La Grande-Bretagne doit-elle ou non continuer d’exister ? La question hante notre vie depuis maintenant des années. En 2014, un référendum demandait à la population écossaise si elle jugeait bon de rester au sein de la Grande-Bretagne, d’assurer sa pérennité. Une majorité s’est prononcée en faveur de l’union – pas moins de 55 % des électeurs. Ce clivage n’est un secret pour personne. Ce que la plupart des gens ignorent, en revanche, c’est que sur les 32 subdivisions administratives écossaises, 28 ont déclaré vouloir préserver l’union trois fois centenaire. Certes, c’étaient pour la plupart de petites circonscriptions, faiblement peuplées, écrasées par la densité des grandes conurbations des autres régions. Mais ne nous a-t-on pas appris qu’il faut savoir entendre les petites voix aussi bien que les grandes, et que les petites communautés déterminées et confiantes ont tout autant le droit de donner leur avis ? En dépit de cette décision, une décision claire et nette telle qu’il ne s’en prend “qu’une fois par génération”, la question n’a jamais disparu.

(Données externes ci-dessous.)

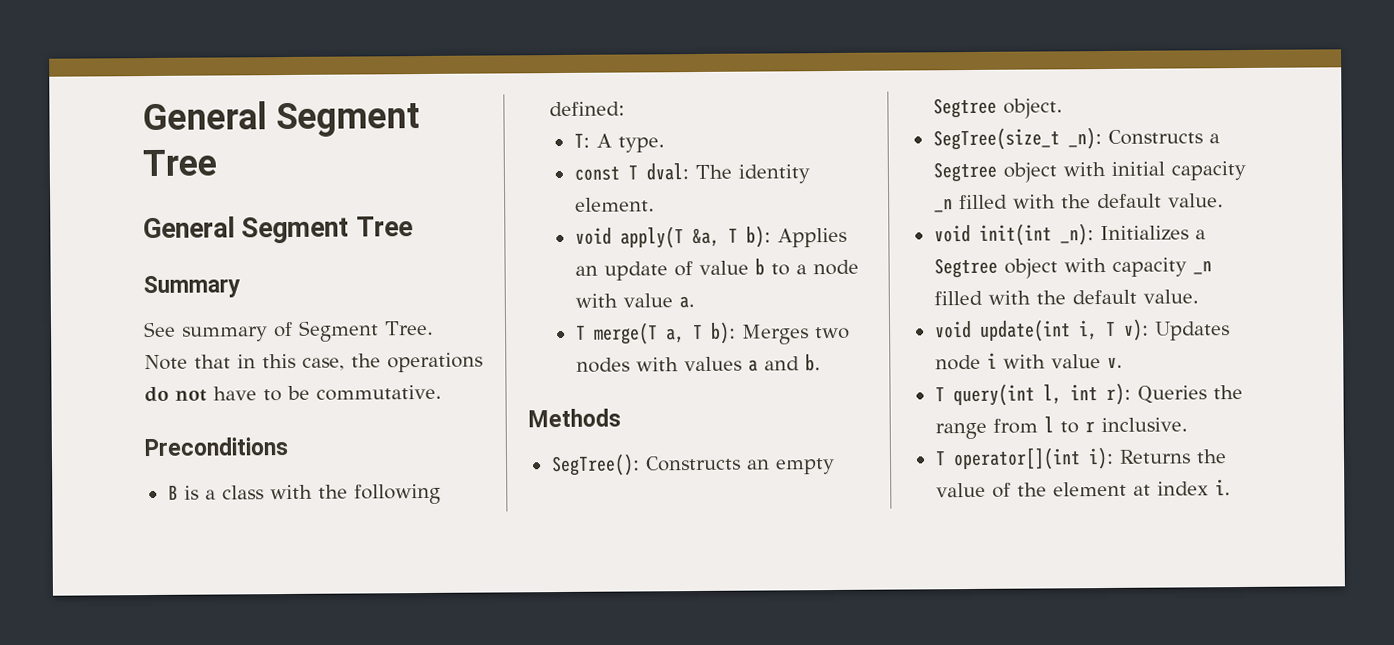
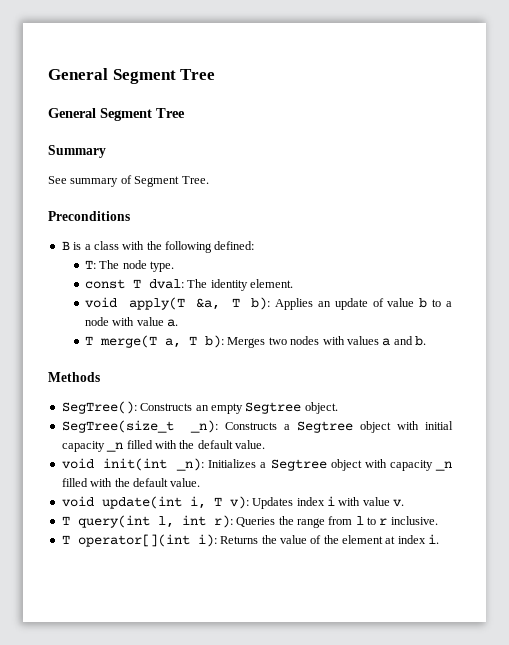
[144,352,483,373] [144,384,442,403] Note that in this case, the operations do not have to be commutative. -> (209, 180) none
[595,133,612,148] A -> [99,260,147,269] The node
[934,354,981,371] node -> [296,497,325,506] index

Comme tous ceux qui ont été invités à décider de l’avenir de la Grande-Bretagne, j’ai lu et écouté des milliers de mots sur la question. En étudiant les perspectives d’une Écosse séparée, j’ai failli devenir à moitié fou à essayer de décider qui croire et que croire. À quoi ressemblera la frontière ? À qui reviendront les ressources pétrolières ? Quelle monnaie adopter ? Qu’adviendra-t-il des relations avec l’Union européenne ? Des forces armées ? Des zones de pêche ? Une litanie sans fin de préoccupations, d’opinions, de promesses, de menaces et de dénégations.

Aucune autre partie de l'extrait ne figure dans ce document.